Task objective -
Can you arrange the lines of the records, starting with the line containing "Acceso Remoto sin Llave" and going on through the line containing "RASTREADOR DE ACTIVOS INDEPENDIENTE", as a Markdown table with the columns Number and Entry, skipping any blank lines?

Data under study -
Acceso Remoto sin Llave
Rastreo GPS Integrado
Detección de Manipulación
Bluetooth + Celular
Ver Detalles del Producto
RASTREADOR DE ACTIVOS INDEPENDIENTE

---

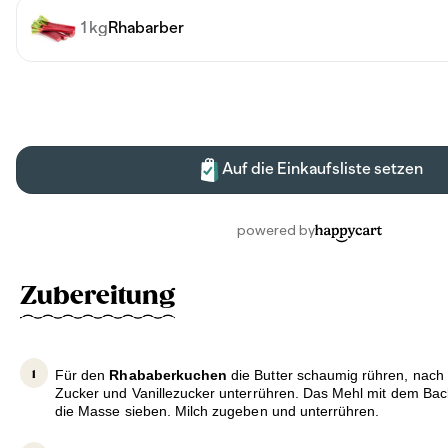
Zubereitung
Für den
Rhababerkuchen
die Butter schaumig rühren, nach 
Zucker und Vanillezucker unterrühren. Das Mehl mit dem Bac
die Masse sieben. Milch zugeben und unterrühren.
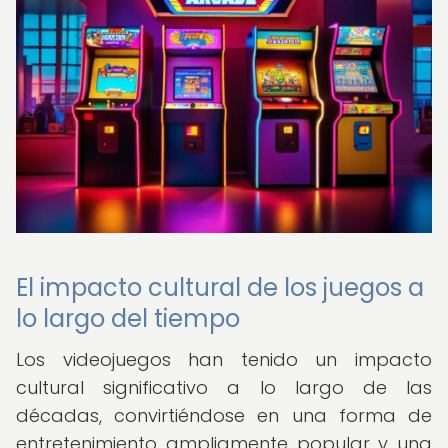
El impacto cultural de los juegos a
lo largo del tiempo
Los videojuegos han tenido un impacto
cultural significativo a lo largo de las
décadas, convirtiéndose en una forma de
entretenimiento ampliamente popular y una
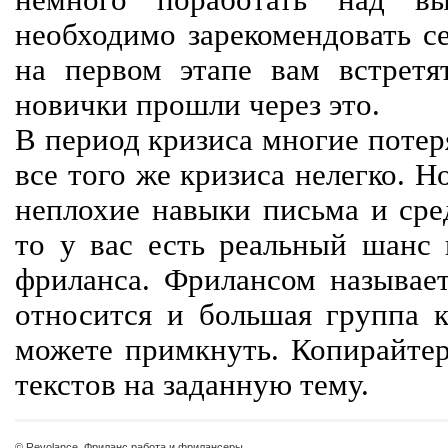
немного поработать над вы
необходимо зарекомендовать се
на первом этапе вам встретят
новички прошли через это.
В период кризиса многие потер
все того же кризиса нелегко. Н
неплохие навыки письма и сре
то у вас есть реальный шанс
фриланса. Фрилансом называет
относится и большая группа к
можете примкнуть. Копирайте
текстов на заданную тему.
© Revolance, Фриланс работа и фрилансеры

Task result -
| Number | Entry |
|---|---|
| 1 | Acceso Remoto sin Llave |
| 2 | Rastreo GPS Integrado |
| 3 | Detección de Manipulación |
| 4 | Bluetooth + Celular |
| 5 | Ver Detalles del Producto |
| 6 | RASTREADOR DE ACTIVOS INDEPENDIENTE |